Viewfinder and Rear Screen
One of the more controversial aspects of the Sony a6000 is change to the electronic viewfinder (EVF). The NEX-6 featured a 2.3 million dot EVF with 0.73x magnification, while the a6000’s finder is slightly smaller at 0.7x, and loses resolution down to 1.4 million dots. There have been lamentations about Sony crippling the viewfinder and so forth. However, like many who have used both will tell you, the a6000’s EVF is actually the better finder. Sure, the first time you pick it up, you can see the pixels a little more than in the higher resolution EVFs, but after that, I never gave it a second thought. What is noticeable is that the a6000’s EVF is brighter, clearer, easier to see and has lower noise and generally lower lag than the one in the NEX-6, and overall, this makes it a better viewfinder. The size is still quite large, with a view roughly the same size as earlier full-frame DSLRs like the Canon 1Ds Mark II. The optics also provide better eye relief than the NEX-6’s EVF, especially for us eyeglass wearers. I always had issues seeing the entire viewfinder with the NEX-6, but the a6000 poses no such problem. While not up to the standards of the Fuji X-T1, Sony A7 or Olympus OM-D E-M1, it is nevertheless quite a nice EVF. It’s hard to complain given the camera’s low price.
The rear screen is a 921,000 dot 3″ model, though the continued use of a 16:9 aspect ratio means that the view you get will be smaller than on cameras that have a 3:2 aspect ratio 3″ screen. The screen is relatively clear and pleasing to view, though the dynamic range of the screen is not as good as either the EVF or the camera’s imaging capabilities. As a result, sometimes areas may look blown out on the rear screen when in reality they’re just fine. One benefit to the 16:9 aspect ratio is that the camera information is generally displayed in the black bars to the side, keeping a lot of data off your image, but I’d still rather have a 3:2 screen. Unfortunately, the a6000’s rear screen isn’t touch capable, which is something I’d like to see.
As I mentioned in the build quality portion, the rear screen mechanism is a bit flimsy, though in practice it works fine. However, if you have a tripod quick release plate on the camera that doesn’t account for the drop of the screen, you won’t be able to tilt the screen downward when that’s mounted due to the way the screen is hinged. Plates from Really Right Stuff account for this, but generic plates generally will not.
The a6000, like all recent Sony mirorrless cameras, includes focus peaking, which will aid in manual focus. The in focus areas are outlined in a color of your choosing (I use red for its visibility). The a6000’s focus peaking is essentially identical in practice to other Sony bodies. When it shows up, it’s quite visible, though I have always found Sony’s peaking to lack precision. On high contrast objects, the peaking is quite visible, but often will show up when the camera is just slightly out of focus, so the precision for fine focusing can’t be relied on with the focus peaking. I also found in lower light or finer detail, the peaking won’t show at all. It works fine for quick focusing, but for critical manual focus, zooming the finder is the way to go.

----------

[GIVEN REQUEST A] From the Sony a6000 review, copy the passage that begins at the words "The rear screen is" and stops after "like to see.".
[GIVEN REQUEST B] Name every camera model that the Sony a6000 review mentions besides the a6000 itself.
[GIVEN REQUEST C] Continue the Sony a6000 review from the point where it stops.

[RECORDED INFORMATION]
----------

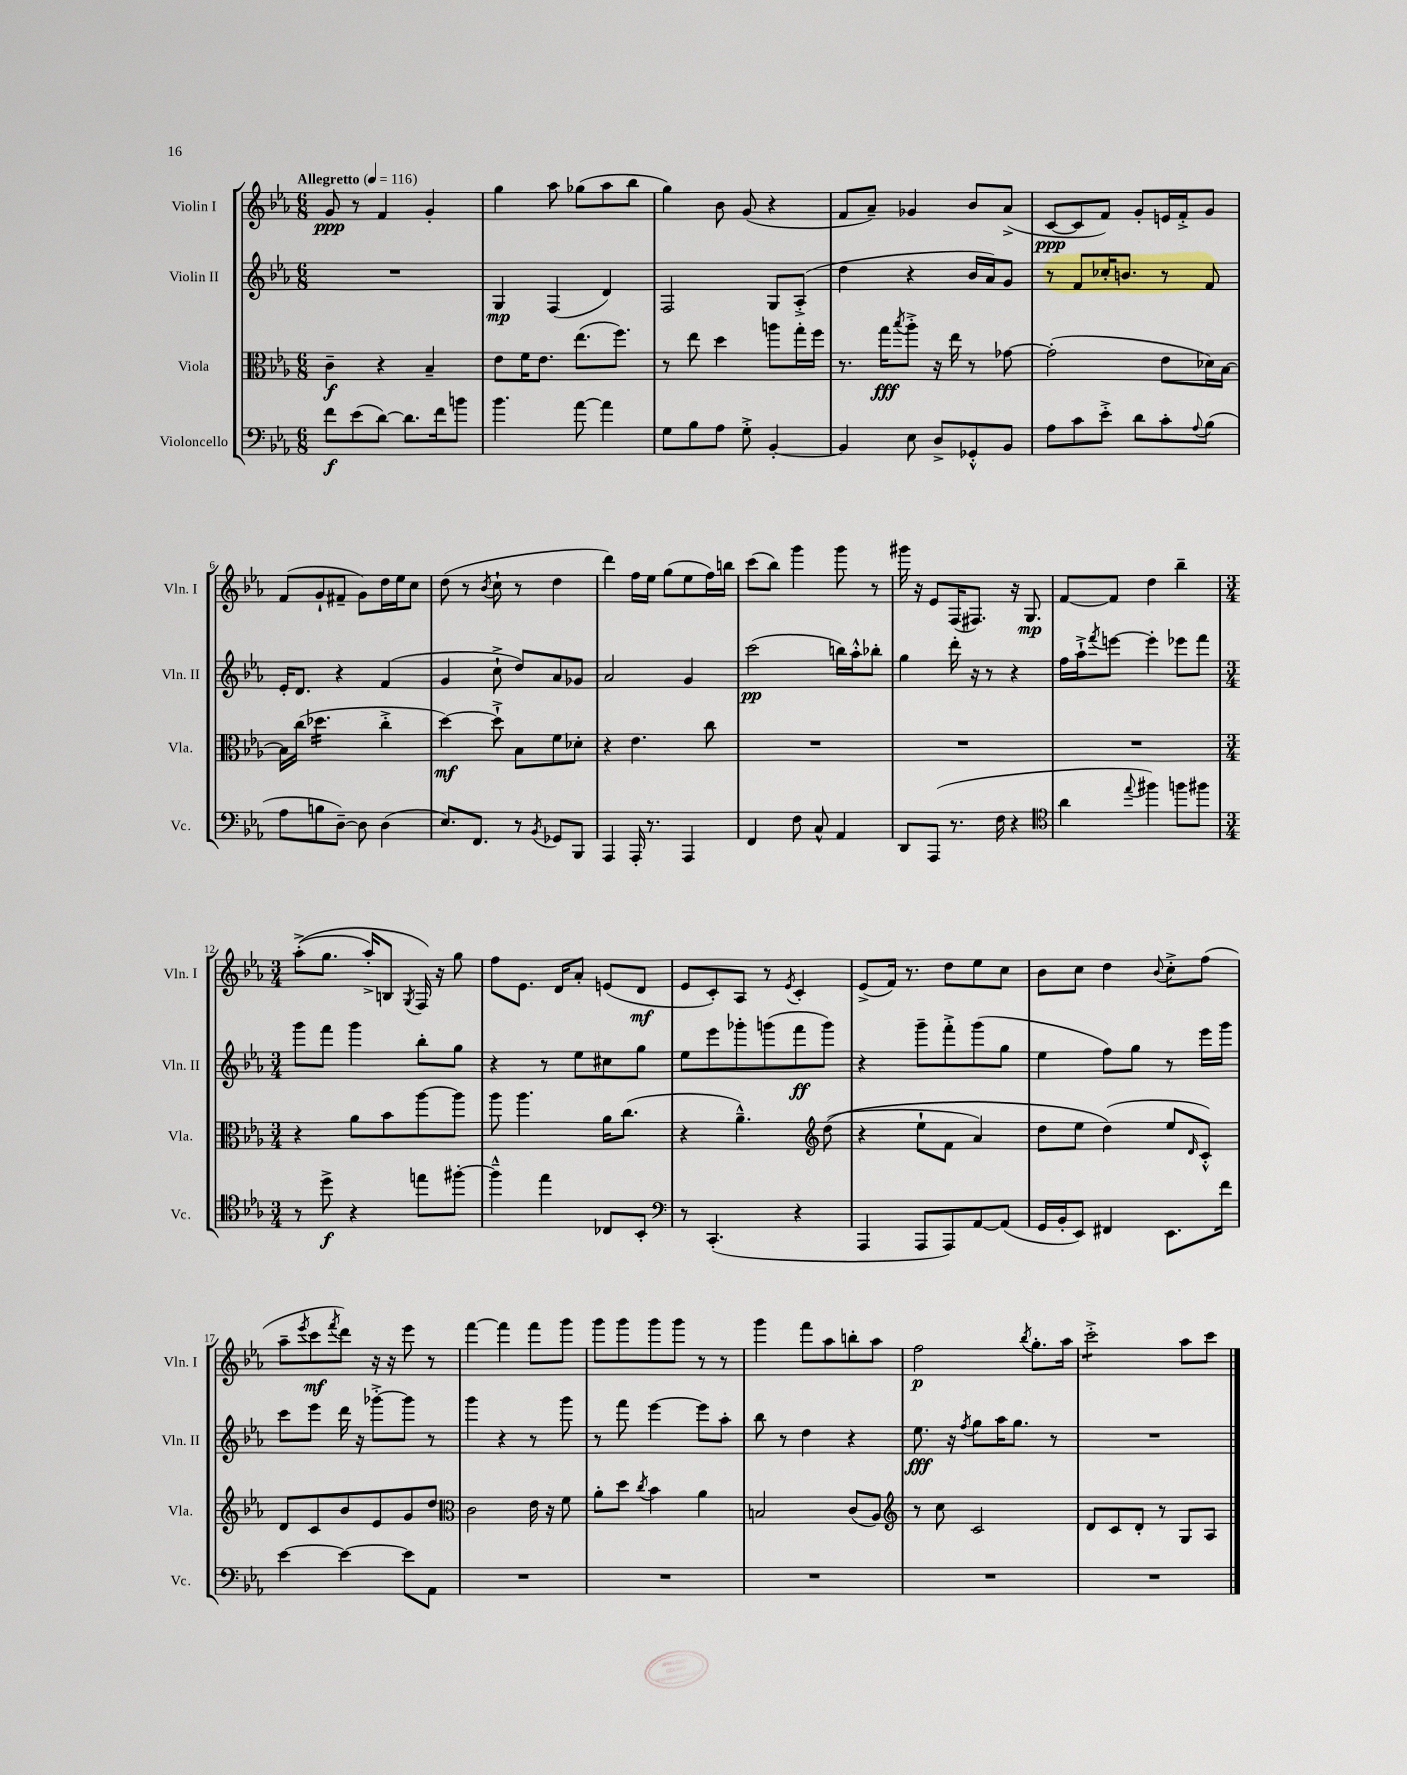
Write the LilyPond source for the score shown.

<<
\new StaffGroup <<
\new Staff = "s0" \with { instrumentName = "Violin I" shortInstrumentName = "Vln. I" } {
    \clef treble \key ees \major \numericTimeSignature \time 6/8 \tempo "Allegretto" 4 = 116
    g'8\ppp r8 f'4 g'4-. |
    g''4 aes''8 ges''8( aes''8 bes''8 |
    g''4) bes'8 g'8( r4 |
    f'8 aes'8--) ges'4 bes'8 aes'8->( |
    c'8~\ppp c'8 f'8) g'8-. e'16 f'16-.-> g'8 |
    f'8( g'8-! fis'8-- g'8) d''16 ees''16 c''8 |
    d''8( r8 \acciaccatura { bes'8 } c''8-! r8 d''4 |
    d'''4) f''16 ees''16 g''8( ees''8 f''16) b''16 |
    c'''8( bes''8) g'''4 g'''8 r8 |
    gis'''16 r16 ees'8 f16( fis8.) r16 g8.\mp |
    f'8~ f'8 d''4 bes''4-- |
    \numericTimeSignature \time 3/4 aes''8-.->(\( g''8. aes''16-.->) b8 \acciaccatura { g8 } f16\) r16 g''8 |
    f''8 ees'8. d'16 aes'8-. e'8( d'8\mf |
    ees'8 c'8-.) aes8 r8 \acciaccatura { ees'8 } c'4-. |
    ees'8->( f'16) r8. d''8 ees''8 c''8 |
    bes'8 c''8 d''4 \appoggiatura { bes'8 } c''8-.-> f''8( |
    aes''8-- \acciaccatura { ees'''8 } c'''8\mf \acciaccatura { f'''8 } d'''8) r16 r16 ees'''8 r8 |
    f'''4~ f'''4 f'''8 g'''8 |
    g'''8 g'''8 g'''8 g'''8 r8 r8 |
    g'''4 f'''8 aes''8 b''8-. aes''8 |
    f''2\p \acciaccatura { bes''8 } g''8.-. aes''16 |
    c'''2:8-.-> aes''8 c'''8 \bar "|." |
}
\new Staff = "s1" \with { instrumentName = "Violin II" shortInstrumentName = "Vln. II" } {
    \clef treble \key ees \major \numericTimeSignature \time 6/8
    R2. |
    g4\mp f4( d'4) |
    f2 g8 aes8-.->( |
    d''4 r4 bes'16 aes'16) g'8 |
    r8 f'8 ces''16-. b'8. r8 f'8 |
    ees'16-. d'8. r4 f'4( |
    g'4 c''8-!-> d''8) aes'8 ges'8 |
    aes'2 g'4 |
    c'''2\pp( b''16) aes''16-.-^ bes''8-. |
    g''4 d'''16-. r16 r8 r4 |
    f''16 aes''16-!-> \acciaccatura { f'''8 } e'''8~ e'''4-. ees'''8 f'''8 |
    \numericTimeSignature \time 3/4 g'''8 f'''8 g'''4 bes''8-. g''8 |
    r4 r8 ees''8 cis''8 g''8 |
    ees''8 ees'''8 ges'''8-. g'''8( f'''8\ff g'''8) |
    r4 g'''8-- f'''8-.-> g'''8( g''8 |
    ees''4 f''8) g''8 r8 ees'''16 g'''16 |
    c'''8 ees'''8 d'''16 r16 ges'''8~-.-> ges'''8 r8 |
    g'''4 r4 r8 g'''8 |
    r8 f'''8 ees'''4~ ees'''8 aes''8-. |
    bes''8 r8 d''4 r4 |
    ees''8.\fff r16 \acciaccatura { f''8 } g''8 aes''16 g''8. r8 |
    R2. \bar "|." |
}
\new Staff = "s2" \with { instrumentName = "Viola" shortInstrumentName = "Vla." } {
    \clef alto \key ees \major \numericTimeSignature \time 6/8
    c'4--\f r4 bes4-- |
    ees'8 f'16 ees'8. ees''8.( f''8.) |
    r8 ees''8 d''4 a''8 g''16-. f''16 |
    r8. g''16\fff \acciaccatura { bes''8 } aes''8-.-> r16 ees''16 r8 ges'8~ |
    ges'2-.( ees'8 des'16) bes16~ |
    bes16 c''16( des''4.:16 c''4-.-> |
    d''4~\mf) d''8-!-> bes8 f'8 des'8-. |
    r4 ees'4. c''8 |
    R2. |
    R2. |
    R2. |
    \numericTimeSignature \time 3/4 r4 aes'8 bes'8 aes''8~ aes''8 |
    aes''8 aes''4. aes'16 c''8.( |
    r4 aes'4.---^) \clef treble d''8(\( |
    r4 ees''8-! f'8 aes'4) |
    d''8 ees''8 d''4(\) ees''8 \grace { d'16 } c'8-.-^) |
    d'8 c'8 bes'8 ees'8 g'8 d''8 |
    \clef alto c'2 ees'16 r16 f'8 |
    aes'8-. d''8 \acciaccatura { c''8 } bes'4 aes'4 |
    b2 c'8( aes8) |
    \clef treble r8 c''8 c'2 |
    d'8 c'8 d'8-. r8 g8 aes8 \bar "|." |
}
\new Staff = "s3" \with { instrumentName = "Violoncello" shortInstrumentName = "Vc." } {
    \clef bass \key ees \major \numericTimeSignature \time 6/8
    f'8\f ees'8( d'8~) d'8. f'16 b'8 |
    bes'4. aes'8~ aes'4 |
    g8 bes8 aes8 g8-.-> bes,4~-. |
    bes,4 ees8 d8-> ges,8-.-^ bes,8 |
    aes8 c'8 ees'8-.-> d'8 c'8-. \appoggiatura { aes8 } bes8( |
    aes8 b8 d8~--) d8 d4( |
    ees8.) f,8. r8 \acciaccatura { bes,8 } ges,8 bes,,8 |
    aes,,4 aes,,16-. r8. aes,,4 |
    f,4 f8 c8-^ aes,4 |
    d,8 aes,,8( r8. f16 r4 |
    \clef tenor aes'4 \appoggiatura { ees''8 } fis''4) f''8 fis''8 |
    \numericTimeSignature \time 3/4 r8 d''8->\f r4 e''8 fis''8~-. |
    fis''4---^ ees''4 ces8 bes,8-. |
    \clef bass r8 c,4.-.( r4 |
    aes,,4 aes,,8 aes,,8) aes,8~ aes,8( |
    g,16 bes,16-. ees,8) fis,4 ees,8. f'16 |
    ees'4~ ees'4~ ees'8 aes,8 |
    R2. |
    R2. |
    R2. |
    R2. |
    R2. \bar "|." |
}
>>
>>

----------

[RESULT A]
The rear screen is a 921,000 dot 3″ model, though the continued use of a 16:9 aspect ratio means that the view you get will be smaller than on cameras that have a 3:2 aspect ratio 3″ screen. The screen is relatively clear and pleasing to view, though the dynamic range of the screen is not as good as either the EVF or the camera’s imaging capabilities. As a result, sometimes areas may look blown out on the rear screen when in reality they’re just fine. One benefit to the 16:9 aspect ratio is that the camera information is generally displayed in the black bars to the side, keeping a lot of data off your image, but I’d still rather have a 3:2 screen. Unfortunately, the a6000’s rear screen isn’t touch capable, which is something I’d like to see.

[RESULT B] NEX-6, Canon 1Ds Mark II, Fuji X-T1, Sony A7, Olympus OM-D E-M1

[RESULT C]
Autofocus and Performance
One of the biggest surprises about the a6000 given its mid-range price point is that it is a camera built for speed and performance. The camera features a continuous frame rate of 11 frames per second, which it can rattle off for up to 20 RAW images. The a6000 writes to the memory card relatively quickly, though one failing is that it will not allow image review while it’s writing to the card. Normally, that’s not an issue, but if you try to review images after a burst, you will get an error message until all images are written to the card. Still, the camera is impressively responsive, and not just when burst shooting. Shutter lag is also quite short and the camera generally boots up quickly as well. The only exception is when inserting an unformatted SD card or changing the battery. The camera does some sort of battery initialization that takes about 4 or 5 seconds whenever you switch batteries.
As far as autofocus is concerned, the a6000 is quite quick and generally accurate. Single shot AF with a fast lens is up there with the fastest cameras on the market. For the most part, the camera is very accurate with focusing as well. I did notice that when the focus point is set to its smallest size, the accuracy of the AF does go down a bit, but otherwise it’s spot on.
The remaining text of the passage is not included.